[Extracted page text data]

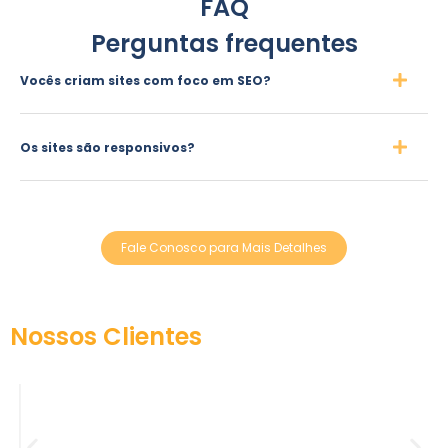
FAQ
Perguntas frequentes
Vocês criam sites com foco em SEO?
Os sites são responsivos?
Fale Conosco para Mais Detalhes
Nossos Clientes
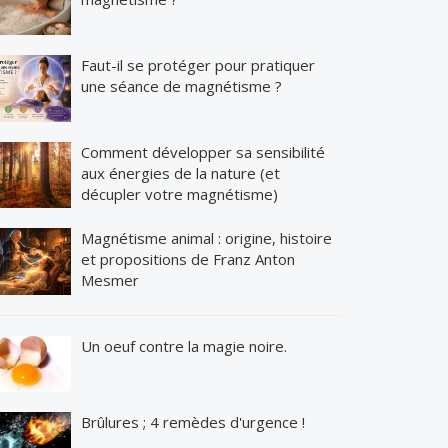
Faut-il se protéger pour pratiquer
une séance de magnétisme ?
Comment développer sa sensibilité
aux énergies de la nature (et
décupler votre magnétisme)
Magnétisme animal : origine, histoire
et propositions de Franz Anton
Mesmer
Un oeuf contre la magie noire.
Brûlures ; 4 remèdes d'urgence !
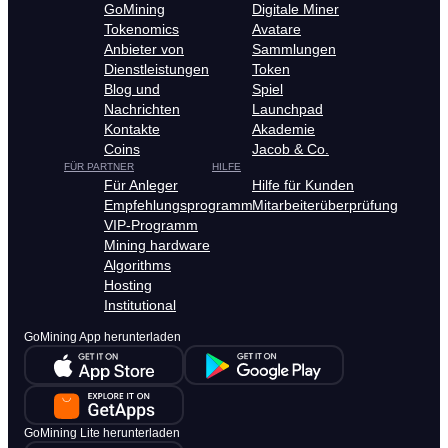
GoMining
Digitale Miner
Tokenomics
Avatare
Anbieter von
Sammlungen
Dienstleistungen
Token
Blog und
Spiel
Nachrichten
Launchpad
Kontakte
Akademie
Coins
Jacob & Co.
FÜR PARTNER
HILFE
Für Anleger
Hilfe für Kunden
Empfehlungsprogramm
Mitarbeiterüberprüfung
VIP-Programm
Mining hardware
Algorithms
Hosting
Institutional
GoMining App herunterladen
GoMining Lite herunterladen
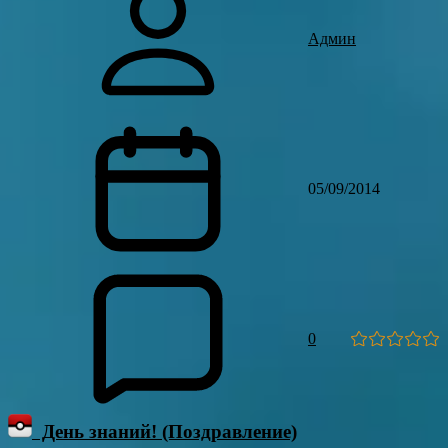
Админ
05/09/2014
0
День знаний! (Поздравление)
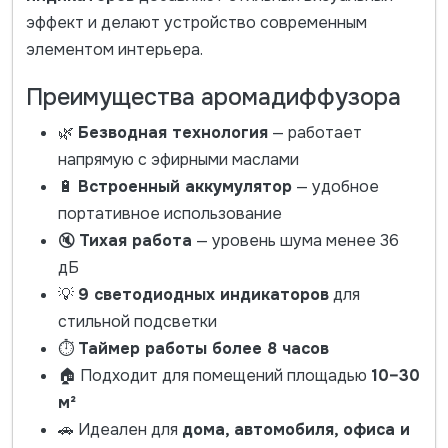
эффект и делают устройство современным
элементом интерьера.
Преимущества аромадиффузора
🌿
Безводная технология
— работает
напрямую с эфирными маслами
🔋
Встроенный аккумулятор
— удобное
портативное использование
🔇
Тихая работа
— уровень шума менее 36
дБ
💡
9 светодиодных индикаторов
для
стильной подсветки
⏱
Таймер работы более 8 часов
🏠 Подходит для помещений площадью
10–30
м²
🚗 Идеален для
дома, автомобиля, офиса и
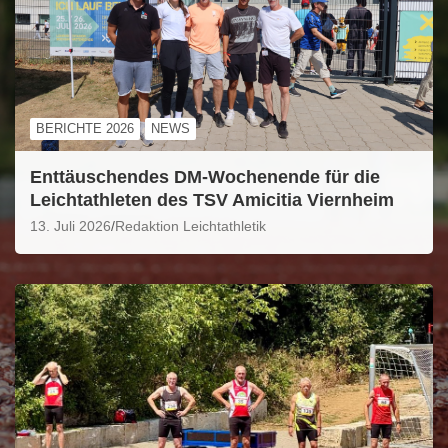
BERICHTE 2026
NEWS
Enttäuschendes DM-Wochenende für die
Leichtathleten des TSV Amicitia Viernheim
13. Juli 2026
Redaktion Leichtathletik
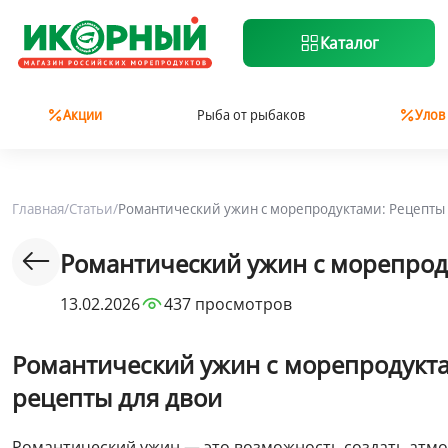
Каталог
Акции
Рыба от рыбаков
Улов
Главная
/
Статьи
/
Романтический ужин с морепродуктами: Рецепты 
Романтический ужин с морепрод
13.02.2026
437 просмотров
Романтический ужин с морепродукт
рецепты для двои
Романтический ужин — это возможность создать атмос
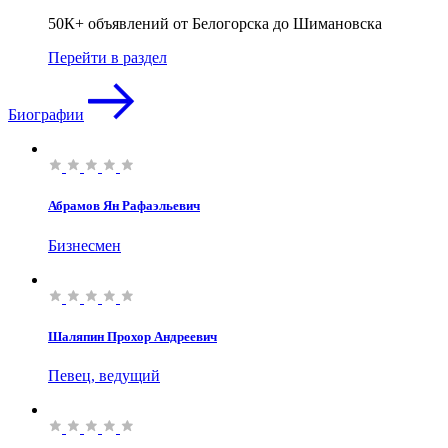
50К+ объявлений от Белогорска до Шимановска
Перейти в раздел
Биографии
Абрамов Ян Рафаэльевич
Бизнесмен
Шаляпин Прохор Андреевич
Певец, ведущий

WHAT IS REQUIRED — The lines to return are those in the records above that hold the word "ужин".

TASK SOLUTION —
Романтический ужин с морепродуктами: Рецепты 
Романтический ужин с морепрод
Романтический ужин с морепродукт
Романтический ужин — это возможность создать атмос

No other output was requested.